Draft Investigatory Powers Bill – law enforcement evidence
The National Crime Agency, National Police Chiefs Council and HM Revenue and Customs submitted a joint law enforcement response to the Joint Committee on the Draft Investigatory Powers Bill.
You can read the full response here. In summary, it states that:
Law enforcement welcomes the Government's commitment to clarify and update the law in this vital area of activity. The Bill aims to streamline and update the legislation for law enforcement powers in the areas of communications data, equipment interference and lawful intercept, reinforcing transparency and oversight. We use these powers of investigation to protect the public, preserve life and prevent and detect crime.
The Bill will help ensure that law enforcement can keep pace with the changing use of technology by criminals and find crucial information to protect people at risk of harm .
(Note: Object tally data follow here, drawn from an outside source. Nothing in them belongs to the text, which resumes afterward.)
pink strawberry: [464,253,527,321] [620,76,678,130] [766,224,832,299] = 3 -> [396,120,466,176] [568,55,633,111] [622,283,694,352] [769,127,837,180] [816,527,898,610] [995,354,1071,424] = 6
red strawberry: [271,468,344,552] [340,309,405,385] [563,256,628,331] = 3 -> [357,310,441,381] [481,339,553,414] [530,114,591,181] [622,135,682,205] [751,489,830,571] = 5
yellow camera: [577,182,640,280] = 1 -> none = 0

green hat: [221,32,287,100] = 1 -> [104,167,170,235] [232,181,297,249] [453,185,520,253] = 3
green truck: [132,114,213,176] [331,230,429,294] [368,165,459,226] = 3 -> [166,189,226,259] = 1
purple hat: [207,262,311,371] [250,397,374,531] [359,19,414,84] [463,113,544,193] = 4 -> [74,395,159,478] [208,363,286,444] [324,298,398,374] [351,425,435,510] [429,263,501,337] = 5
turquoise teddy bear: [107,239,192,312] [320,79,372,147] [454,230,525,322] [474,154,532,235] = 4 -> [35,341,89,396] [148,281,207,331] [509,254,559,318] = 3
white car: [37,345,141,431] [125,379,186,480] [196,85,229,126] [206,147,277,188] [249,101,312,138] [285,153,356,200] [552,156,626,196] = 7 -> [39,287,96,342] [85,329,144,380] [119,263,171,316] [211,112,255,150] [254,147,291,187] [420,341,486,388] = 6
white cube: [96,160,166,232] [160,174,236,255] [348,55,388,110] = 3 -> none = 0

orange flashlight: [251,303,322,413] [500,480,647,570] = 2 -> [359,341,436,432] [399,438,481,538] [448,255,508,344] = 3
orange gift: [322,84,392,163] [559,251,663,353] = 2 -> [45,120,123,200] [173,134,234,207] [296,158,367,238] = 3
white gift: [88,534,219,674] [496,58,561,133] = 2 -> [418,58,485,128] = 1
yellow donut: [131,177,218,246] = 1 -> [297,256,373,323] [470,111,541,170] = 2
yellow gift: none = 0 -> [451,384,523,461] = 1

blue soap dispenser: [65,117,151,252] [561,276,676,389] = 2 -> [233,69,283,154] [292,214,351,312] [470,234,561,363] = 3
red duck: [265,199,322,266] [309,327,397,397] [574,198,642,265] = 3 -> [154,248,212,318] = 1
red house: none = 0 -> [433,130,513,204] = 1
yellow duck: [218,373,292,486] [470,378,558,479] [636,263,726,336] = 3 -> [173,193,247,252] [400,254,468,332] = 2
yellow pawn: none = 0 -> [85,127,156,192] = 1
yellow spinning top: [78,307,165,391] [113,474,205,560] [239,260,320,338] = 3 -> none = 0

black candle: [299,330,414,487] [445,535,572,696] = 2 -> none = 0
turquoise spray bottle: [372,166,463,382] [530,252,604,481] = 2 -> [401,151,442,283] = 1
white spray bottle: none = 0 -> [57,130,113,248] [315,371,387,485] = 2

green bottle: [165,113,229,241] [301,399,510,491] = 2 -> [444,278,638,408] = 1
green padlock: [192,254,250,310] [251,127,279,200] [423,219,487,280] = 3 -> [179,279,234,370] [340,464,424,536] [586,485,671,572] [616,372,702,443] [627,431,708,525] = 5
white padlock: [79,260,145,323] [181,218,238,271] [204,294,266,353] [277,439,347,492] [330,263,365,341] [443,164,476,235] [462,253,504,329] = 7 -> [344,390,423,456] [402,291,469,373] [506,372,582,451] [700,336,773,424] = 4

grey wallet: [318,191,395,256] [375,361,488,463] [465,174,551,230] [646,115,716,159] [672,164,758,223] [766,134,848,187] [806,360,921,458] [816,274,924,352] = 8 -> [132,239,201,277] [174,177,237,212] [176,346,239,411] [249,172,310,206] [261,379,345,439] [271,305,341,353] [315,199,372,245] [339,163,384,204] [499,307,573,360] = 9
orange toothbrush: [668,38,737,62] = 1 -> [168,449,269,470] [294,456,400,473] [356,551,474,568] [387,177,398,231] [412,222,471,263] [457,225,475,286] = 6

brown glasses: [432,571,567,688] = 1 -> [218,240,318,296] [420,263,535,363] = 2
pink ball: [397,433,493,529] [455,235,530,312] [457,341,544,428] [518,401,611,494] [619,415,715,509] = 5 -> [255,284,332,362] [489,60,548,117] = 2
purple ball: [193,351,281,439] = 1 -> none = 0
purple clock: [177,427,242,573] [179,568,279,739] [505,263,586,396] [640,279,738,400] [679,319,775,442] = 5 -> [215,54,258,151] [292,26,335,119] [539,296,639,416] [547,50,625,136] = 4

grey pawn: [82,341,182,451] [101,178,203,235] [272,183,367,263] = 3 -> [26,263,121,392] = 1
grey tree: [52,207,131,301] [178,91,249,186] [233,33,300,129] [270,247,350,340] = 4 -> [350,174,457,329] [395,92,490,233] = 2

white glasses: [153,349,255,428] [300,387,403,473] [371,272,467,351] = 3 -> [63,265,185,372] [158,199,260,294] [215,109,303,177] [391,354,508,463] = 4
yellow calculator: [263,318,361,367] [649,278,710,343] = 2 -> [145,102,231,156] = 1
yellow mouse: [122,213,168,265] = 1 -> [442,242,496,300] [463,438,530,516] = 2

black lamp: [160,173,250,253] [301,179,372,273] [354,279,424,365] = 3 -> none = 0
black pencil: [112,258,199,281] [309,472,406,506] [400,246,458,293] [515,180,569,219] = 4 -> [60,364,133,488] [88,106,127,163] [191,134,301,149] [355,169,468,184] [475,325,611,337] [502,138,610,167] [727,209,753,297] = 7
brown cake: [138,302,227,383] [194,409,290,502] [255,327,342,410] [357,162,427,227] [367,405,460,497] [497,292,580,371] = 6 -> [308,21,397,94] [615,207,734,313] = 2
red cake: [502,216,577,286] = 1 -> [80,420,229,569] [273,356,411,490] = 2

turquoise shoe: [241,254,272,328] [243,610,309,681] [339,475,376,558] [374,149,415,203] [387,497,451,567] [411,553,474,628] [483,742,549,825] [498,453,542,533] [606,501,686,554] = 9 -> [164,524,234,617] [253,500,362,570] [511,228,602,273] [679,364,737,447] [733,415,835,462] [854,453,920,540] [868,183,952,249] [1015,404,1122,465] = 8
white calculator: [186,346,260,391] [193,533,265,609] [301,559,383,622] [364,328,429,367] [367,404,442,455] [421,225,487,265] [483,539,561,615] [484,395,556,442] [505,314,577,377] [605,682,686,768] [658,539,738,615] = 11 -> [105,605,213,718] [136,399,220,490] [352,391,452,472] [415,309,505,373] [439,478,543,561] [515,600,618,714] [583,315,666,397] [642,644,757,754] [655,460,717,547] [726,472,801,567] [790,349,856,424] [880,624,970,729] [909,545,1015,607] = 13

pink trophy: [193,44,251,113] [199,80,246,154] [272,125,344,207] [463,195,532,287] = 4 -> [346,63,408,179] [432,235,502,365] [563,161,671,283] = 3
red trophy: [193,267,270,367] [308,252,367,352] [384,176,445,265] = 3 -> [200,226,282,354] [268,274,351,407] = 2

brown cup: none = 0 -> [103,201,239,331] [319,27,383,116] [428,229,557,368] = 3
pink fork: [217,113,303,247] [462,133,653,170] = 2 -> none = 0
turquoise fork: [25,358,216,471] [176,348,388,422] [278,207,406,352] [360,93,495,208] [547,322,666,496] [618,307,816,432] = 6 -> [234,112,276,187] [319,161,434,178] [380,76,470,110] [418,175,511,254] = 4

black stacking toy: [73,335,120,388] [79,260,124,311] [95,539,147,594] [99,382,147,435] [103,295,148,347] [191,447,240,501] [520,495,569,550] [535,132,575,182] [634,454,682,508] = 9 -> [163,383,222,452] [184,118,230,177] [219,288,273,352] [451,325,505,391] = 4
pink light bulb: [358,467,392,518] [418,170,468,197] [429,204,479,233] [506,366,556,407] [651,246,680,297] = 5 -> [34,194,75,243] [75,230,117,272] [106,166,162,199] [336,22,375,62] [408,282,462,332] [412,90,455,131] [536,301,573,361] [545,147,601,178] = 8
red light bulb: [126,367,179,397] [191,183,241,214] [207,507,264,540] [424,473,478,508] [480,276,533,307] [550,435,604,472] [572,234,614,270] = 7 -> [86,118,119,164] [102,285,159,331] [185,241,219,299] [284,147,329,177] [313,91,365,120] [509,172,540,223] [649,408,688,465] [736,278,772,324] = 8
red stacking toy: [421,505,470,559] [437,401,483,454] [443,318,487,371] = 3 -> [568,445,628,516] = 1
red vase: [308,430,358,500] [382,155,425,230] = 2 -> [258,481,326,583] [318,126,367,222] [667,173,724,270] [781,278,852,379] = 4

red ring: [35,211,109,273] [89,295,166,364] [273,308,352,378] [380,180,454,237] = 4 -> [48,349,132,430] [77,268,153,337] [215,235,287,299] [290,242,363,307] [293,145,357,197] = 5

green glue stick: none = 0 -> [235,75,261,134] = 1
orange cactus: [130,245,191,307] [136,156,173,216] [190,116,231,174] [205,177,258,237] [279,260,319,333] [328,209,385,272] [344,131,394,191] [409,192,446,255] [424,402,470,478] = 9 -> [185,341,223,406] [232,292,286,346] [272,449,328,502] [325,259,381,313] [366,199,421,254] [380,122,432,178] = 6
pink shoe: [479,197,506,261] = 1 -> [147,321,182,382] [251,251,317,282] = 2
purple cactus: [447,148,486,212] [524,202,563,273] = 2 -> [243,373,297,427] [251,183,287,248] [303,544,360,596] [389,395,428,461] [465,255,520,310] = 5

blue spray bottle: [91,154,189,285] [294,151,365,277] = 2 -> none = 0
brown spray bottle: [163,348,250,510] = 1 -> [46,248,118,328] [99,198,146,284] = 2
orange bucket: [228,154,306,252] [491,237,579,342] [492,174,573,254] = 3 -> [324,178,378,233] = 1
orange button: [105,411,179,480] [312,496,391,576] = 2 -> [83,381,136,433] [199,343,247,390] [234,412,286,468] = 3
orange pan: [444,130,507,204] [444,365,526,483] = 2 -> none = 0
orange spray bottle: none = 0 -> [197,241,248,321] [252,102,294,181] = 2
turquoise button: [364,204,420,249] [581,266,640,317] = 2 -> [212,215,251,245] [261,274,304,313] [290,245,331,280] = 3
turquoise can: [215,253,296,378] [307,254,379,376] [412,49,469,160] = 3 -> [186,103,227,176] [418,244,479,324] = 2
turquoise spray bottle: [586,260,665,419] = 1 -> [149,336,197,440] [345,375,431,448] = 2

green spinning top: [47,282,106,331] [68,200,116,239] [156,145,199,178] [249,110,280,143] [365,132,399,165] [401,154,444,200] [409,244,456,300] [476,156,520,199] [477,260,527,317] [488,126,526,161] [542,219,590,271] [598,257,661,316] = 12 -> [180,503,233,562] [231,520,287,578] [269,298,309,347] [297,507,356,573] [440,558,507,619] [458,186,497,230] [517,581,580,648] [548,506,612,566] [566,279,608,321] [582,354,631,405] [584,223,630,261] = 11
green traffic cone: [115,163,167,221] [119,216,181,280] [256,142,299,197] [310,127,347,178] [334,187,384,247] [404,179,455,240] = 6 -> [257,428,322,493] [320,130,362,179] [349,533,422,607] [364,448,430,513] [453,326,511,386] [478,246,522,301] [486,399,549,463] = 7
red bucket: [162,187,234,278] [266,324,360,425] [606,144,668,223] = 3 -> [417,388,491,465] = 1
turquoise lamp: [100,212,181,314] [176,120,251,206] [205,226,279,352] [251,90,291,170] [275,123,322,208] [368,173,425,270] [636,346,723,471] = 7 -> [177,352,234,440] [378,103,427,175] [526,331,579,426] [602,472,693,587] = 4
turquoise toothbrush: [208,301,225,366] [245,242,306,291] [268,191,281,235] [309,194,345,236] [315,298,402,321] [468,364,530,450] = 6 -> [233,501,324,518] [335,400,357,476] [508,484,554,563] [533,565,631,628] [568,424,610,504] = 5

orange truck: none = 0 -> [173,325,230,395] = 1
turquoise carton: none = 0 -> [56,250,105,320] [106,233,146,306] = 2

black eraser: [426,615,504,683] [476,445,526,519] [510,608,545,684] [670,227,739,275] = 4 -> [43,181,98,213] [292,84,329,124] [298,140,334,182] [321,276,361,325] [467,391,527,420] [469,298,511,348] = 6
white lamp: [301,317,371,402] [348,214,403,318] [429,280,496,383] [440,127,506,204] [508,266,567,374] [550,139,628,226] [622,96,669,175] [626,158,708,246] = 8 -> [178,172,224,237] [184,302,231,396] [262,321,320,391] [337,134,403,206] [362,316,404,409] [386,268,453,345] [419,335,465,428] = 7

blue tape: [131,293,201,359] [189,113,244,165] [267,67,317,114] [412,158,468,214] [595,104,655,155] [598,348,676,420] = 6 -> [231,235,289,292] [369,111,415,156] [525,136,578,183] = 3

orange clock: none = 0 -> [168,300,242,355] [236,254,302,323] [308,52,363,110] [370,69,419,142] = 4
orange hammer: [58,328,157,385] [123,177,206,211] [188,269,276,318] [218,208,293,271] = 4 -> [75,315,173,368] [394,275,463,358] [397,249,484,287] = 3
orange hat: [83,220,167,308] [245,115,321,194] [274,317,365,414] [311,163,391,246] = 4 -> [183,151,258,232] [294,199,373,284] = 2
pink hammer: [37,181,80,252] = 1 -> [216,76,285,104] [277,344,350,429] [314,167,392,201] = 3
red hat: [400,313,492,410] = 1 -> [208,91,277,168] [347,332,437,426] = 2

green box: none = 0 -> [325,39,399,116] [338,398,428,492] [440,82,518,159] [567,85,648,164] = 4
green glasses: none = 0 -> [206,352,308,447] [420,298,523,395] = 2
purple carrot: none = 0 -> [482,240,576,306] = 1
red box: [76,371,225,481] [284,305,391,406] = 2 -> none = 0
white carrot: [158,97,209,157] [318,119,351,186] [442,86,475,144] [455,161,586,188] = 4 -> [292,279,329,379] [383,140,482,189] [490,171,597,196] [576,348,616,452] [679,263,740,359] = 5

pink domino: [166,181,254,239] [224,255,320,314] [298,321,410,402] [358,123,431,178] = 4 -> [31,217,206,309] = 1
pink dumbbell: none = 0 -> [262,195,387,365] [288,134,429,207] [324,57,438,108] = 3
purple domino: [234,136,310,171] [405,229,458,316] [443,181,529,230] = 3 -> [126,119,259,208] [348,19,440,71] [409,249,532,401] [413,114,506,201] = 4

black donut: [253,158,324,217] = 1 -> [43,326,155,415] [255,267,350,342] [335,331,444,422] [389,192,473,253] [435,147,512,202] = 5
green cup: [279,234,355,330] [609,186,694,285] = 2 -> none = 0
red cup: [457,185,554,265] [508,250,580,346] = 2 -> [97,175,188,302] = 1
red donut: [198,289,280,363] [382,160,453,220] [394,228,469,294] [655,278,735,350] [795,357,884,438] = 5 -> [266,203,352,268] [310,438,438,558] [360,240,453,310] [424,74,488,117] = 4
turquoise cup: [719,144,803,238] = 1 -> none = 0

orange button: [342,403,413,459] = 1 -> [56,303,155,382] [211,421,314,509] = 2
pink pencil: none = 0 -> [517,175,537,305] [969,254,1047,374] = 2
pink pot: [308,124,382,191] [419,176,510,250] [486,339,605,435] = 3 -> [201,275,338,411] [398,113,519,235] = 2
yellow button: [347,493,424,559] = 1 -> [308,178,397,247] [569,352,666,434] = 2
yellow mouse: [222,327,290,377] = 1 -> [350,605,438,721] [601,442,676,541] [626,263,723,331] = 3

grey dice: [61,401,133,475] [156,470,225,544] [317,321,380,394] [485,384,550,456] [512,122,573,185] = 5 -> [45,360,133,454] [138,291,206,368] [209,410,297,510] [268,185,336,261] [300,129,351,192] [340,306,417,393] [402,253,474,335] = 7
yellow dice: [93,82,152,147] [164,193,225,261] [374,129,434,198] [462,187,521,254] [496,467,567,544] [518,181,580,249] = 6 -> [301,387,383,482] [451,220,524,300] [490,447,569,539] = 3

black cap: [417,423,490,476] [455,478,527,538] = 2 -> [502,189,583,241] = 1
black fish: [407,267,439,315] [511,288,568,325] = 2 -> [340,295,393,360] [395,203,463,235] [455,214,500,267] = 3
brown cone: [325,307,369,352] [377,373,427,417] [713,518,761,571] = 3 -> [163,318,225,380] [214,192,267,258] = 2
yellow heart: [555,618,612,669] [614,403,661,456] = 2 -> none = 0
Whilst criminal groups are able to take advantage of sophisticated developments in technology, law enforcement is currently unable to keep pace, match their capabilities and deliver the same criminal justice outcomes against those operating online as we are able to do in the real world.
The joint response highlights concerns relating to:
- The definitions of the reasons for which law enforcement can access internet connection records. Examples of how the current proposals would limit law enforcement’s ability to investigate crime and protect people are given in Annex D.
- Restrictions in the use of equipment interference for serious crime only. Law enforcement considers equipment interference techniques to be essential in emergencies to prevent death or injury, or prevent or mitigate any damage to a person’s physical or mental health. The Bill currently makes no provision for authorising equipment interference for this purpose.
- The potential for a reduction in the proposed 12 month data retention period.. In a recent child sexual exploitation operation where communications data provided almost the sole investigative route,, the NCA was able to deal with 92 per cent of the requests for communications data. The NCA has calculated that if the period of data retention were reduced to 6 months, only 39 per cent of that data could potentially have been resolved. If it had been reduced to three months, only 13 per cent could potentially have been resolved. This would have had serious implications for our ability to identify offenders and safeguard children at risk.
We do not think it is for law enforcement to comment on the Bill proposals on changes of authorisation and oversight of these powers but we have stressed that any regime must be agile, flexible and supportive of using these powers operationally.
Our response did not address questions that are of no direct relevance to law enforcement, or that may have been answered by other parts of HM Government who are better placed to do so.